We use the proposed PyPHF-TOPSIS method to find the best choice among the given alternatives. According to our proposed method the result is similar and ${\overline{A}}_3$ is the best alternative. This shows the proposed method is also applicable to IHFSs and more effective and rational. The proposed method is an extension of existing methods. The proposed method can be considered as an alternative to solve more realistic decision making problems. The existing method is different from the proposed method. It is clear that existing IHF decision making process is not applicable for group decision making and it does not work if weights are unknown. However, the proposed PyPHF-TOPSIS method is applicable for group decision making and also when the weights of DMs and criteria are fully unknown. The proposed method also studies probabilistic information for each hesitant membership value and nonmembership value so there is no loss of probabilistic information.

Consequently, the proposed procedure is more precise, feasible and active to solve MCDM problems with fully unidentified information among DMs as well as criteria.

8. Conclusions

In this manuscript, we have proposed a novel hybrid concept of Pythagorean probabilistic hesitant fuzzy set to tackle the random vagueness, which is an enhanced version of fuzzy set, IFS, PyFS and PHFS in decision making real life problems. Firstly, we introduced some basic operational laws to deal with the PyPHFNs. Then, we developed new generalized distance measures for PyPHFSs. Furthermore, we proposed aggregation operator using PyPHF information. The main benefit of the proposed operator is that it provides the probabilistic information to all Pythagorean hesitant positive and negative degrees which provide a good tool for the DM to make a decision efficiently. This developed operator has been applied to the MCDM problem using extended TOPSIS technique. To show the effectiveness and applicability of the proposed extended TOPSIS approach under PyPHF, information is illustrated by numerical example. A comparison analysis is also considered to authenticate the applicability of our proposed method in practical MADM problems. The main advantages of this manuscript are as follows:

(1)

the TOPSIS method is generalized by PyPHFS with unidentified weight information

(2)

the PyPHF-TOPSIS method is proposed to solve the PyPHF-MCGDM problems with entropy weight

(3)

a case study for car allotment site selection is provided to show the proposed approach

(4)

our proposed PyPHF-TOPSIS method makes the distance similarity degree from the positive and negative ideal solution with entropy weight prominent and

(5)

in this study, the TOPSIS method, which may be also a significant MADM or MAGDM method, has been considered to challenge ambiguous decision making problems.
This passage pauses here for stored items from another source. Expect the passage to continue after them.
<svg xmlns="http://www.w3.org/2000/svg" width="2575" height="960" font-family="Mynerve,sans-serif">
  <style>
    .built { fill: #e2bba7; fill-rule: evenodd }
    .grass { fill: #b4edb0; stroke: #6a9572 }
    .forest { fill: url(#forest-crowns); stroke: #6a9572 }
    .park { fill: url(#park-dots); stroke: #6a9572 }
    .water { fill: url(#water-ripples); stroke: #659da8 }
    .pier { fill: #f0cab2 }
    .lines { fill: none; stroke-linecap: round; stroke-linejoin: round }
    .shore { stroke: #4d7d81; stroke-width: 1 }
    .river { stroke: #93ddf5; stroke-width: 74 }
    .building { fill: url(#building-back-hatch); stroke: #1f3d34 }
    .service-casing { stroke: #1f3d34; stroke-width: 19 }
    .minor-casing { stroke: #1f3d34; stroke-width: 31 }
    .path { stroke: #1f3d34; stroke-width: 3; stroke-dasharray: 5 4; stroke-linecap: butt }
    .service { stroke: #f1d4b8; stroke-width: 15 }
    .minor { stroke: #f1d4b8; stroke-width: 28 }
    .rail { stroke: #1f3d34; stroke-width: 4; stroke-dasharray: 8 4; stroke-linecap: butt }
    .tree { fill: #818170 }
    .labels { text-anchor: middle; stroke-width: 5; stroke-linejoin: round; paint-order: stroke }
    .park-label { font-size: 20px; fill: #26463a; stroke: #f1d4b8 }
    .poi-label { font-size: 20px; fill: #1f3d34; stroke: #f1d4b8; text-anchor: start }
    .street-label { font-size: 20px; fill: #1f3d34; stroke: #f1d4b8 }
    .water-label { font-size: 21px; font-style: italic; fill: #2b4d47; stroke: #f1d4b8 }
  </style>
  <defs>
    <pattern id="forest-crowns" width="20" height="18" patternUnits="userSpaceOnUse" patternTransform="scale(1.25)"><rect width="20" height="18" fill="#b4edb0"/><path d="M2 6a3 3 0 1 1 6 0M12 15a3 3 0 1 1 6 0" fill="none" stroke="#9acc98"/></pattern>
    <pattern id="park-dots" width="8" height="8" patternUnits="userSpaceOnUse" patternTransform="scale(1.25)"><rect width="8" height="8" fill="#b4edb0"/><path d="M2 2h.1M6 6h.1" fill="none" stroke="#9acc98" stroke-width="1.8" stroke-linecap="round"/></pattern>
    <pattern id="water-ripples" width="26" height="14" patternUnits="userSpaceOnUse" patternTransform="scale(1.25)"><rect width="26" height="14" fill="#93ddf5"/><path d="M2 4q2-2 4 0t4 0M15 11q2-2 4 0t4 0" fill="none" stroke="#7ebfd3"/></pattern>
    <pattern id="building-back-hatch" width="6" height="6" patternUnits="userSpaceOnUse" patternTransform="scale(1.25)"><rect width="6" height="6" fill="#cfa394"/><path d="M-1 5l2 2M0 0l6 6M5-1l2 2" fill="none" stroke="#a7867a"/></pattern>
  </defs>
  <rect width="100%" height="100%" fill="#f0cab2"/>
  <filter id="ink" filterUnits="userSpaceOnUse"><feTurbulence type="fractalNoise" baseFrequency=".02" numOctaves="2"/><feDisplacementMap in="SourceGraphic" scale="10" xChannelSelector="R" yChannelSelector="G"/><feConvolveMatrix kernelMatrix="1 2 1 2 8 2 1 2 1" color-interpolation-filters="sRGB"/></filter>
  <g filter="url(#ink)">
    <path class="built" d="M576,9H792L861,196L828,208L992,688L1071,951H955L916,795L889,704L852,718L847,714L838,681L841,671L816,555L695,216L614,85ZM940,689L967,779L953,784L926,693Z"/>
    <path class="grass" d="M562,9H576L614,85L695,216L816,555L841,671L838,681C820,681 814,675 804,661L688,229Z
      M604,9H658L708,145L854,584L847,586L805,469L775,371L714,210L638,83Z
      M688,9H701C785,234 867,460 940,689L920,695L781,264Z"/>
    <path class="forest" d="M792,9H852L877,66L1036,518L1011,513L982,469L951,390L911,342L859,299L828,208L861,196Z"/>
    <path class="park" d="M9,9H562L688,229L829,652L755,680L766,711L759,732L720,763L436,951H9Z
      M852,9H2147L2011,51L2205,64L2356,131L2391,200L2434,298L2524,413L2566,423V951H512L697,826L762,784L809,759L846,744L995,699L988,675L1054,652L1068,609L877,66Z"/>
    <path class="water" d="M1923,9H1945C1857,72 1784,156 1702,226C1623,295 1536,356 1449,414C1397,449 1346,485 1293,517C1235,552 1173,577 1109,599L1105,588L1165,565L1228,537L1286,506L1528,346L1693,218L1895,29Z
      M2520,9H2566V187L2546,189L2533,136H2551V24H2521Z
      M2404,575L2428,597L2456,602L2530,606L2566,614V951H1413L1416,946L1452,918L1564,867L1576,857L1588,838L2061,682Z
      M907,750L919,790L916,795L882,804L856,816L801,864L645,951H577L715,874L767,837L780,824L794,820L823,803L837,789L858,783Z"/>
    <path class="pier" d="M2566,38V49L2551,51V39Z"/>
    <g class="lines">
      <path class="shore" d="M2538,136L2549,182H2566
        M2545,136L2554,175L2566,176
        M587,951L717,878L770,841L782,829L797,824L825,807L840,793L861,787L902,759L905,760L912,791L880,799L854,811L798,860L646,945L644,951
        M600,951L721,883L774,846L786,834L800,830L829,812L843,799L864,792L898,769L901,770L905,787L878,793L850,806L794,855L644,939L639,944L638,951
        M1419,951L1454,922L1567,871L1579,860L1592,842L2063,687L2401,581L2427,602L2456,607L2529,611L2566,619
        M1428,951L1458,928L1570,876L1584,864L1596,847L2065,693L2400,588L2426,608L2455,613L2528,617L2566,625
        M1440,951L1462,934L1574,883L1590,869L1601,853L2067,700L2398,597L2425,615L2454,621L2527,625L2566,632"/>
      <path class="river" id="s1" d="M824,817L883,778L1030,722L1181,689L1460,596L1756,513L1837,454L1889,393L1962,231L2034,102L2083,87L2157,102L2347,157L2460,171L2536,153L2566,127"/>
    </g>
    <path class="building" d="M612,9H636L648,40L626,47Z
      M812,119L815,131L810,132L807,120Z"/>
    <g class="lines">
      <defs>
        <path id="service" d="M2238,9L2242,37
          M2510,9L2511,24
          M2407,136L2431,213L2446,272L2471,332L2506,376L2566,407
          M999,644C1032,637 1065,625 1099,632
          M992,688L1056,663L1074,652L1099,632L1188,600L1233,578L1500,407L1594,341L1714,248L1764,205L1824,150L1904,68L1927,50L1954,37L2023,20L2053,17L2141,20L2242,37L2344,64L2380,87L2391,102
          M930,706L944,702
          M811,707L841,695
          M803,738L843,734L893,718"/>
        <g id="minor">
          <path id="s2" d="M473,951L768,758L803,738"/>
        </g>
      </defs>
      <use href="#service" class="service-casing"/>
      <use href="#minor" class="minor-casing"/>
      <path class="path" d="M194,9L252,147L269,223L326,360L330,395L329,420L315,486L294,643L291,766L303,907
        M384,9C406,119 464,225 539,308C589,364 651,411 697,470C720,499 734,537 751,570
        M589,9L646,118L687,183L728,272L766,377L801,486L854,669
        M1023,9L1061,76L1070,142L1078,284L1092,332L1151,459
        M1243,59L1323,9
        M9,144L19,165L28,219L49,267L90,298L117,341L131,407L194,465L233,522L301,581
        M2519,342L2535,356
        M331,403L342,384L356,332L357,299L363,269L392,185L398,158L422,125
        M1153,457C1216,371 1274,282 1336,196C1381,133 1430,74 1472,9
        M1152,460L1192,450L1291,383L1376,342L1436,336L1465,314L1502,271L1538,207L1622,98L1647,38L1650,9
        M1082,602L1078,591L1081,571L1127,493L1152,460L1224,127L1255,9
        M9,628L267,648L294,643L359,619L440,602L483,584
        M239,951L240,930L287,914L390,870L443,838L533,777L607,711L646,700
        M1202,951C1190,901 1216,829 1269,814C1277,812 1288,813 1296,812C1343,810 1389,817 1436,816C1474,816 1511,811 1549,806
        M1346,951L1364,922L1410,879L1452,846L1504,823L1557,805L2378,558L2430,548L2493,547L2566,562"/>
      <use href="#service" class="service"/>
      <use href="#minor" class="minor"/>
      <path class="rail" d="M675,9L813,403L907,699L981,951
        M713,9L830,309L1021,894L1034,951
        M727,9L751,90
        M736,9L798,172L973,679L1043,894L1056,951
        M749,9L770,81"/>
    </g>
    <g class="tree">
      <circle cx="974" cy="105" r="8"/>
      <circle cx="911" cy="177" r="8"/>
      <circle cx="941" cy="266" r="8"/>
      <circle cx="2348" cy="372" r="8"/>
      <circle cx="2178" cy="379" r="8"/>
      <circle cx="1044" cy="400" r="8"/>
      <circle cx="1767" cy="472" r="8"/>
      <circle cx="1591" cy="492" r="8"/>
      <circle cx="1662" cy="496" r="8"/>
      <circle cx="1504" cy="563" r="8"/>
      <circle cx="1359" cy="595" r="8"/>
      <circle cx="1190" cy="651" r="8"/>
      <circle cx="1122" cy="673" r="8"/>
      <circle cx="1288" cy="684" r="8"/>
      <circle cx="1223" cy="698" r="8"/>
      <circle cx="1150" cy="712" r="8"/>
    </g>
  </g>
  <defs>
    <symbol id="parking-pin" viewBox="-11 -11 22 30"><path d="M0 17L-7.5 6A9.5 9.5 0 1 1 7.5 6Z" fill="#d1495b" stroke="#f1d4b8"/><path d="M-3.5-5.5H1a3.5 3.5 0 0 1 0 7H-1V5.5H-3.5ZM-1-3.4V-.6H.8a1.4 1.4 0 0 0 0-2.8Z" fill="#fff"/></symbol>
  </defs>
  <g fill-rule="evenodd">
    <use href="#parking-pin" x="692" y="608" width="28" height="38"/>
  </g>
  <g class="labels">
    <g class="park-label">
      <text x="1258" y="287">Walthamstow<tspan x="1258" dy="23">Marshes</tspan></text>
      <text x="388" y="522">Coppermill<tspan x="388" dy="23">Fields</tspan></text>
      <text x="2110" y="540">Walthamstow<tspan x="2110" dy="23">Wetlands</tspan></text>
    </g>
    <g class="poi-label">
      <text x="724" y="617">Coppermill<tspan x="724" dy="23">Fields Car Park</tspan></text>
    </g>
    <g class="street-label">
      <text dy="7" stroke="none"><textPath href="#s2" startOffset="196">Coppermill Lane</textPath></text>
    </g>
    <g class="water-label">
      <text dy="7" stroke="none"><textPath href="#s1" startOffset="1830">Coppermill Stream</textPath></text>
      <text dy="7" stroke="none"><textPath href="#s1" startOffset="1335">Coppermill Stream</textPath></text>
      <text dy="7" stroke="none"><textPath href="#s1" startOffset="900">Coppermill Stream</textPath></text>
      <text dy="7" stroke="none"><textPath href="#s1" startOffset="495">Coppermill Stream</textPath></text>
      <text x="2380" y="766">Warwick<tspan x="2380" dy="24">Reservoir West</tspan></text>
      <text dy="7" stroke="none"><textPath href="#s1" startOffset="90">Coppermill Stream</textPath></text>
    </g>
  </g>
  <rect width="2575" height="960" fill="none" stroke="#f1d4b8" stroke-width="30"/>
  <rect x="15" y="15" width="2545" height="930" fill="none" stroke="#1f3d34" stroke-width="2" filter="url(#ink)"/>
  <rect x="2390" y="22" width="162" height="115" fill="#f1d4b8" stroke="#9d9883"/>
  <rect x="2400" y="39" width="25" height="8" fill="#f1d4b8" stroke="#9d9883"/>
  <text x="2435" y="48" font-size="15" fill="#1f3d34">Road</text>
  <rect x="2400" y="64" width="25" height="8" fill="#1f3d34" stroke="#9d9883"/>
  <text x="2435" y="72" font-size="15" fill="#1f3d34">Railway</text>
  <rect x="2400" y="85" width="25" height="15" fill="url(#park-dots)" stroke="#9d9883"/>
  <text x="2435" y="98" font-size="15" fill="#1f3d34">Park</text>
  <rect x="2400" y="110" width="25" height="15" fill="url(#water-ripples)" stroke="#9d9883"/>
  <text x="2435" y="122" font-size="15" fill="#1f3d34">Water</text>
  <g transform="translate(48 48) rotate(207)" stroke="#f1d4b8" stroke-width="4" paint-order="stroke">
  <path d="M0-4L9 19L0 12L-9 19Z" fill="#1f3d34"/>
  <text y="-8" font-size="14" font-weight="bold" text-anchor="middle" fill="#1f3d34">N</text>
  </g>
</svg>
In future research, considering the superiority of PyPHFSs, we can extend them to other methods, such as TODIM method, MABAC method, MULTIMOORA method, ORESTE method and so forth. In addition, we can propose some new weighting models to obtain attribute weights. In order to be able to apply these new methods better to actual decision making, we can use them to solve some medical diagnosis and risk investment problems.